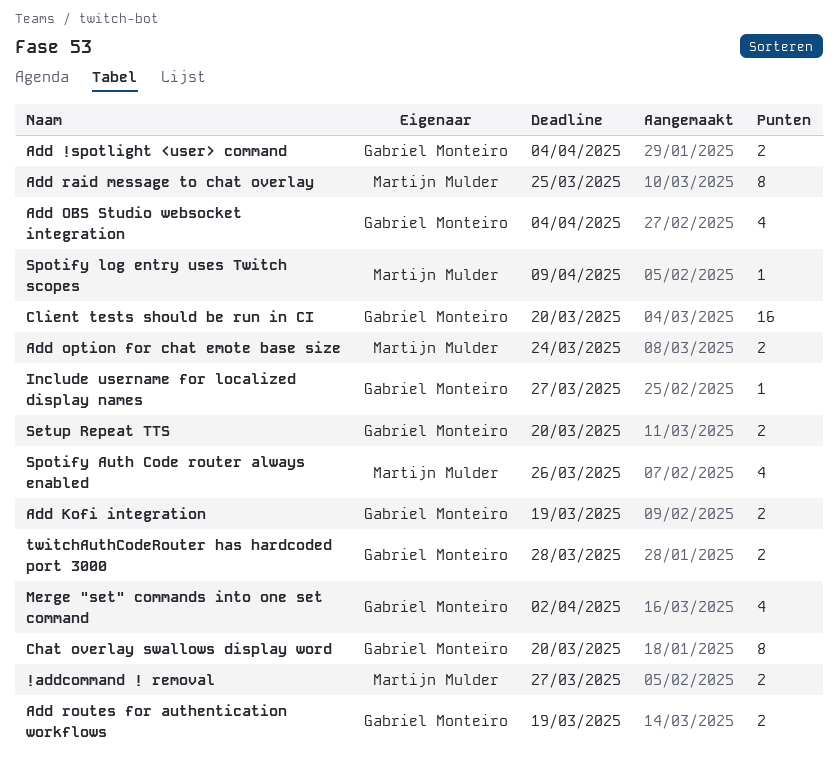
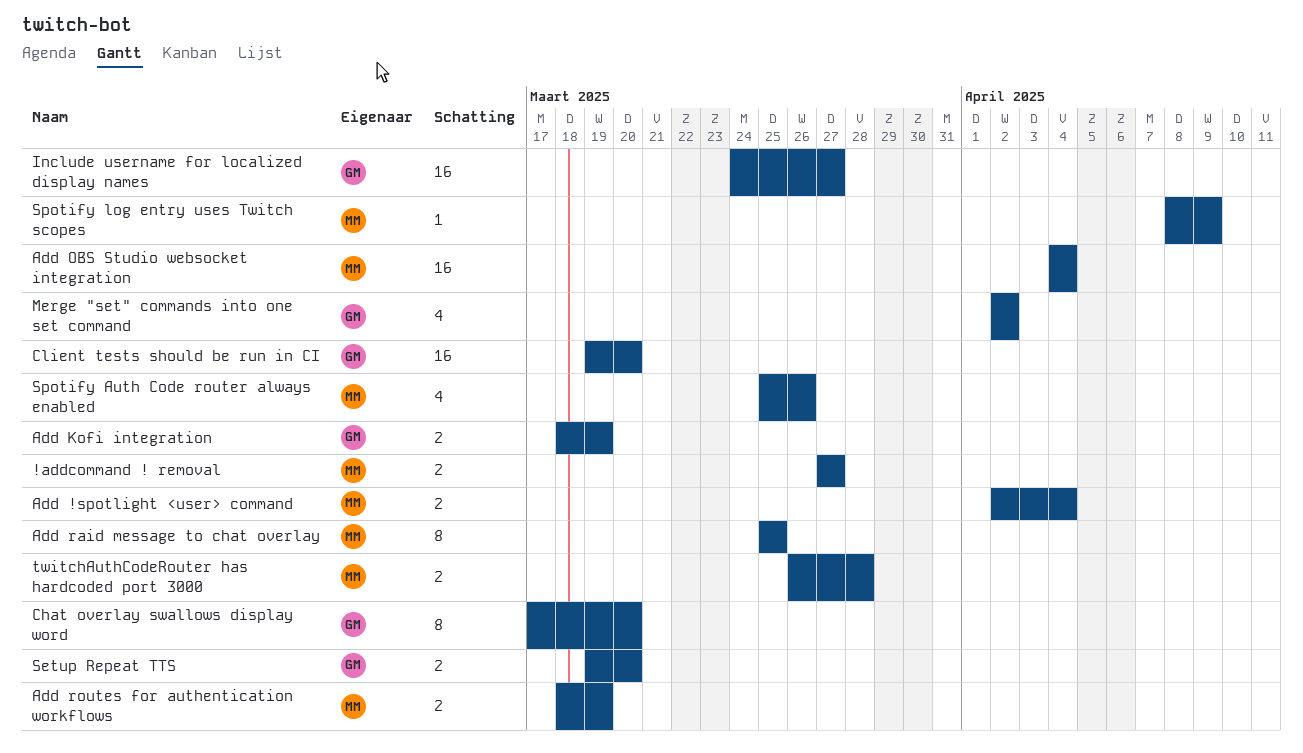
Add !spotlight <user> command, owner: Gabriel Monteiro -> Martijn Mulder
Add OBS Studio websocket integration, owner: Gabriel Monteiro -> Martijn Mulder
Add OBS Studio websocket integration, estimate: 4 -> 16
Add option for chat emote base size: present -> none
Add routes for authentication workflows, owner: Gabriel Monteiro -> Martijn Mulder
Include username for localized display names, estimate: 1 -> 16
twitchAuthCodeRouter has hardcoded port 3000, owner: Gabriel Monteiro -> Martijn Mulder

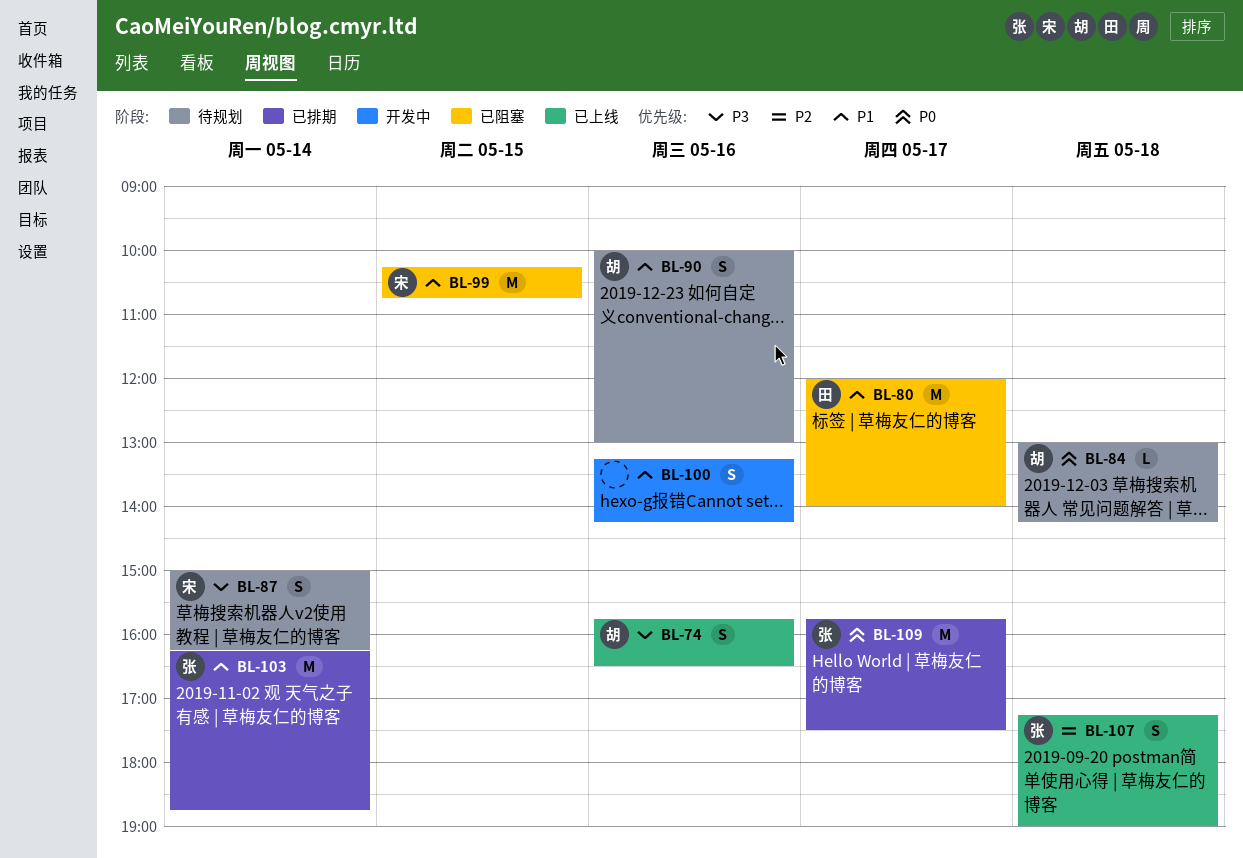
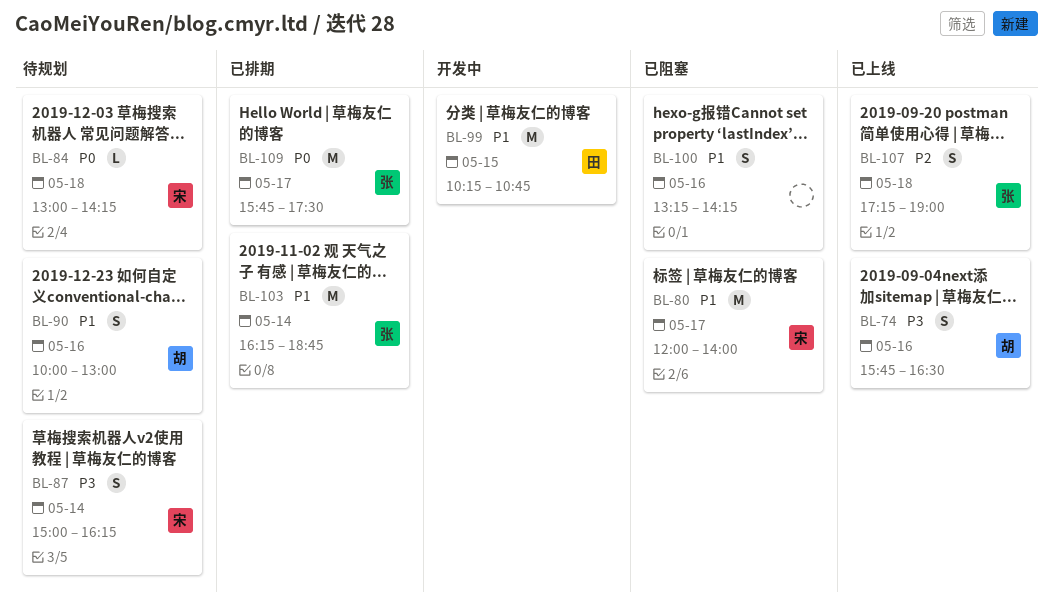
BL-80, owner: 田 -> 宋
BL-84, owner: 胡 -> 宋
BL-99, status: 已阻塞 -> 开发中
BL-99, owner: 宋 -> 田
BL-100, status: 开发中 -> 已阻塞

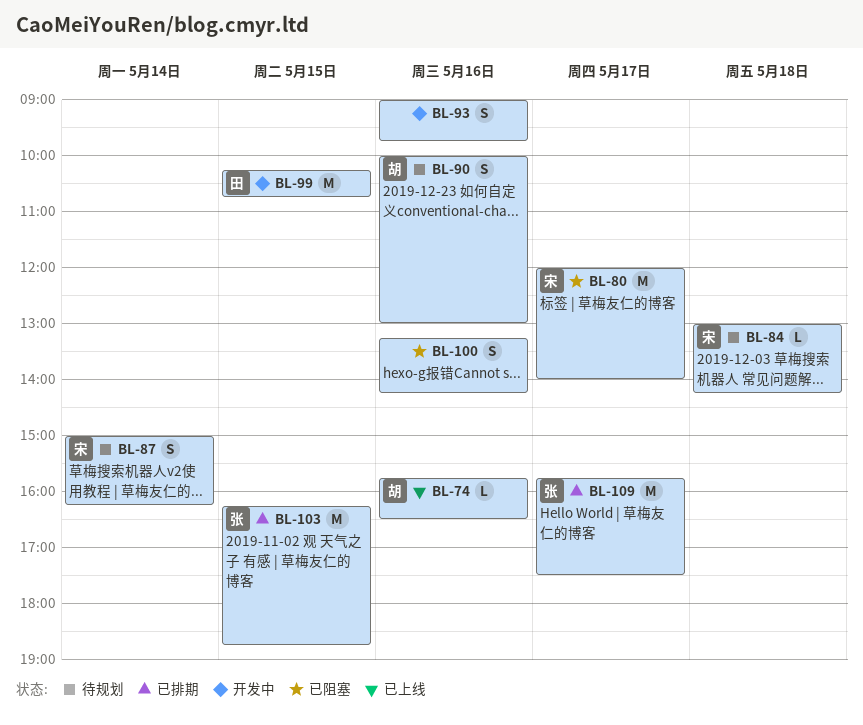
BL-74, estimate: S -> L
BL-93: none -> present
BL-103, day: May 14 -> May 15
BL-107: present -> none

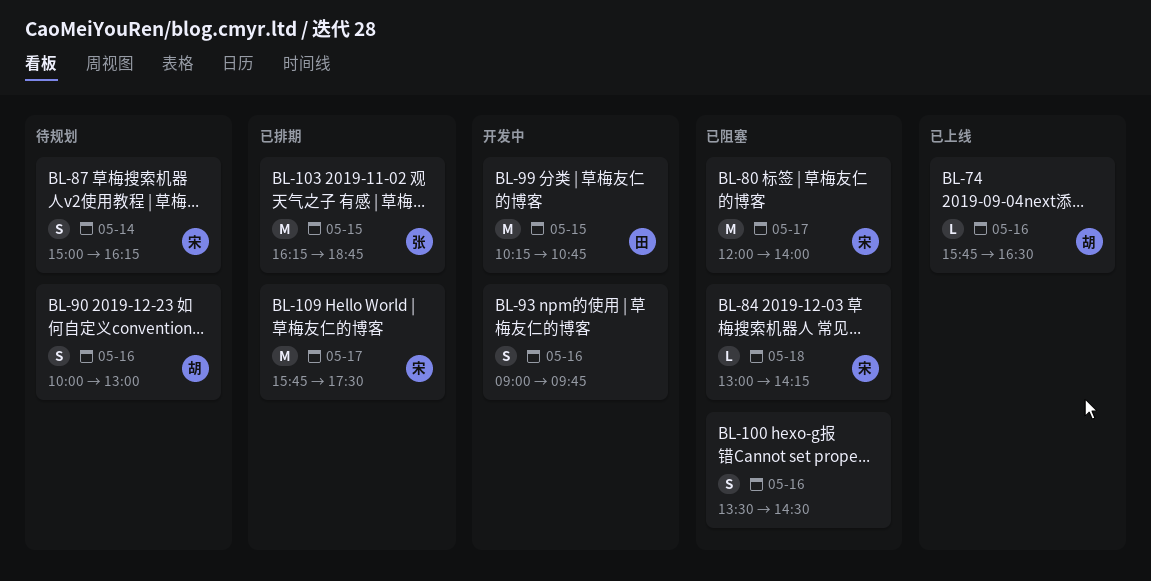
BL-84, status: 待规划 -> 已阻塞
BL-100, begins: 13:15 -> 13:30
BL-100, ends: 14:15 -> 14:30
BL-109, owner: 张 -> 宋

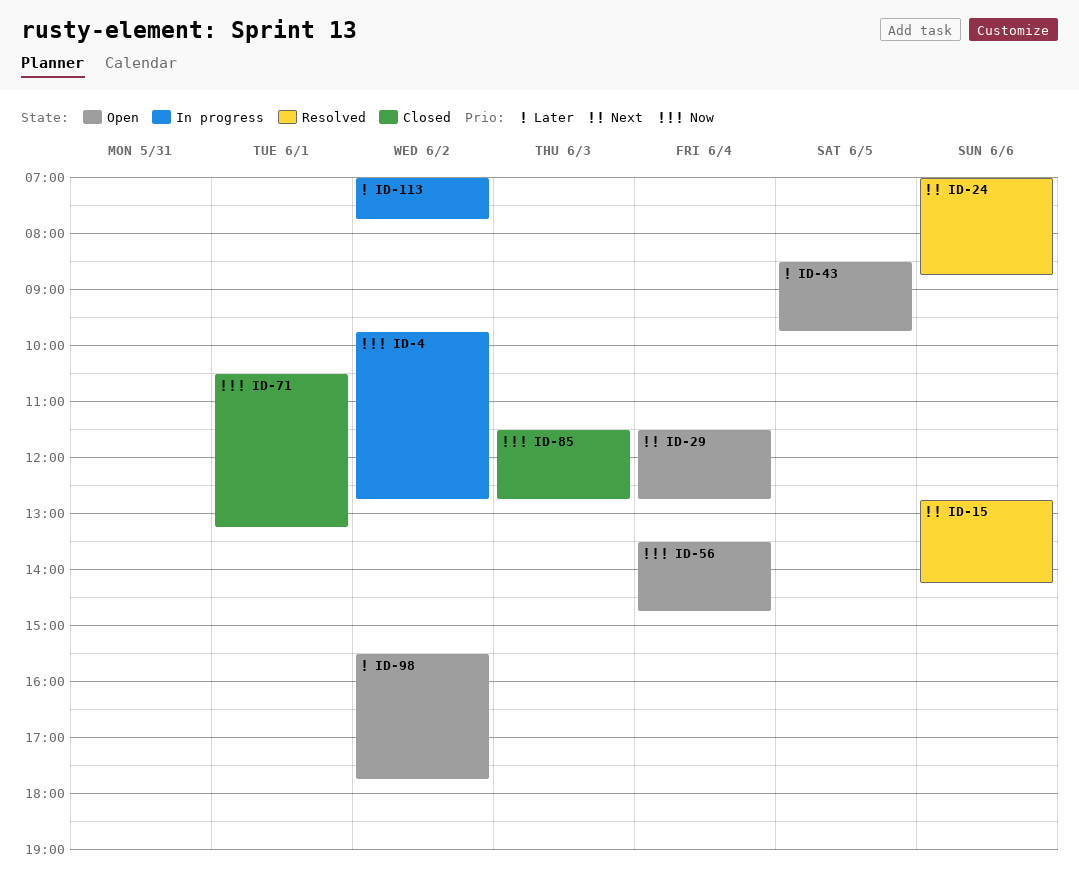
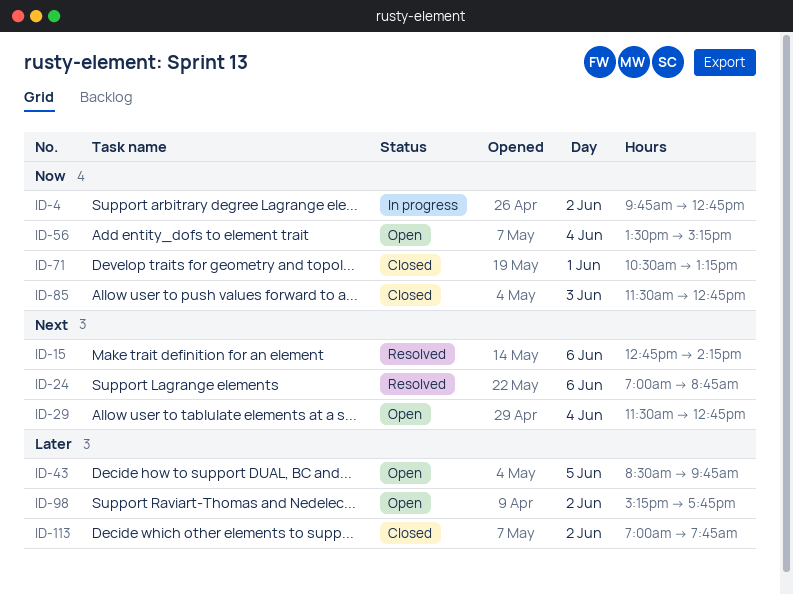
ID-56, ends: 14:45 -> 15:15
ID-98, begins: 15:30 -> 15:15
ID-113, status: In progress -> Closed

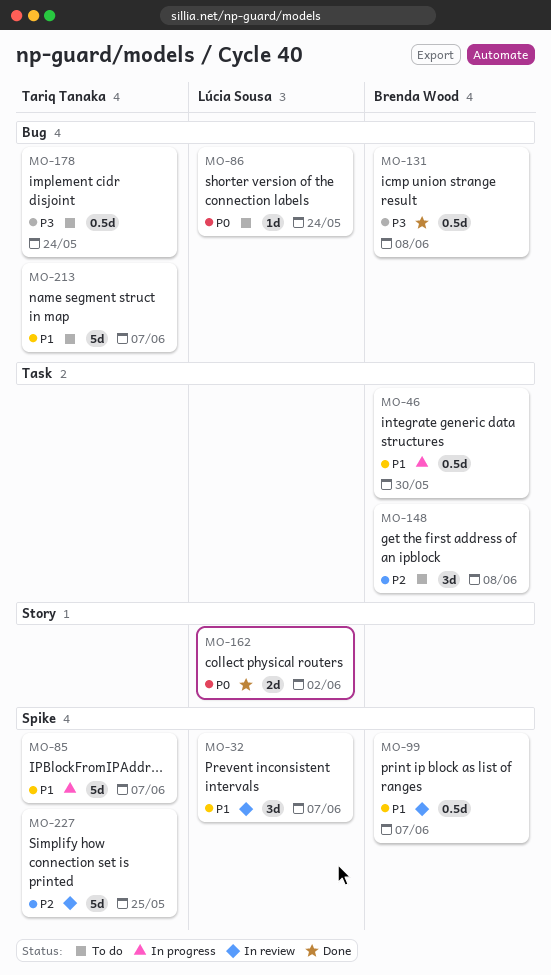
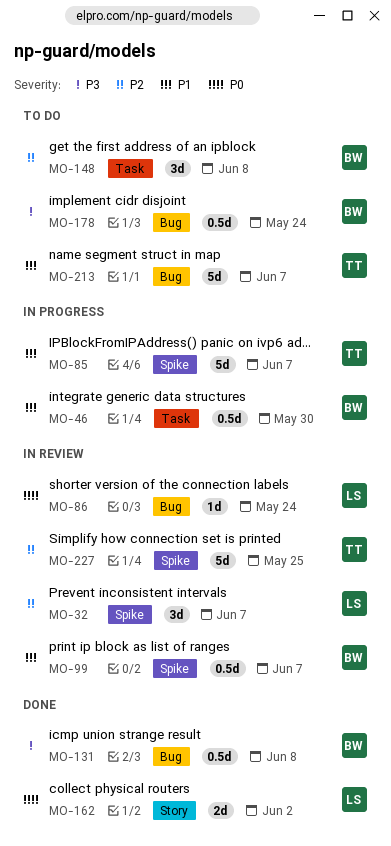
MO-32, priority: P1 -> P2
MO-86, status: To do -> In review
MO-178, owner: Tariq Tanaka -> Brenda Wood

▬▬▬▬▬▬▬▬▬▬

_EXERCISE DETAILS_
Copy only what lies between the start of the listing above and the line containing "BL-107: present -> none", inclusive of both ends, exactly as written, and drop the pictures.

_TASK ANSWER_
Add !spotlight <user> command, owner: Gabriel Monteiro -> Martijn Mulder
Add OBS Studio websocket integration, owner: Gabriel Monteiro -> Martijn Mulder
Add OBS Studio websocket integration, estimate: 4 -> 16
Add option for chat emote base size: present -> none
Add routes for authentication workflows, owner: Gabriel Monteiro -> Martijn Mulder
Include username for localized display names, estimate: 1 -> 16
twitchAuthCodeRouter has hardcoded port 3000, owner: Gabriel Monteiro -> Martijn Mulder

BL-80, owner: 田 -> 宋
BL-84, owner: 胡 -> 宋
BL-99, status: 已阻塞 -> 开发中
BL-99, owner: 宋 -> 田
BL-100, status: 开发中 -> 已阻塞

BL-74, estimate: S -> L
BL-93: none -> present
BL-103, day: May 14 -> May 15
BL-107: present -> none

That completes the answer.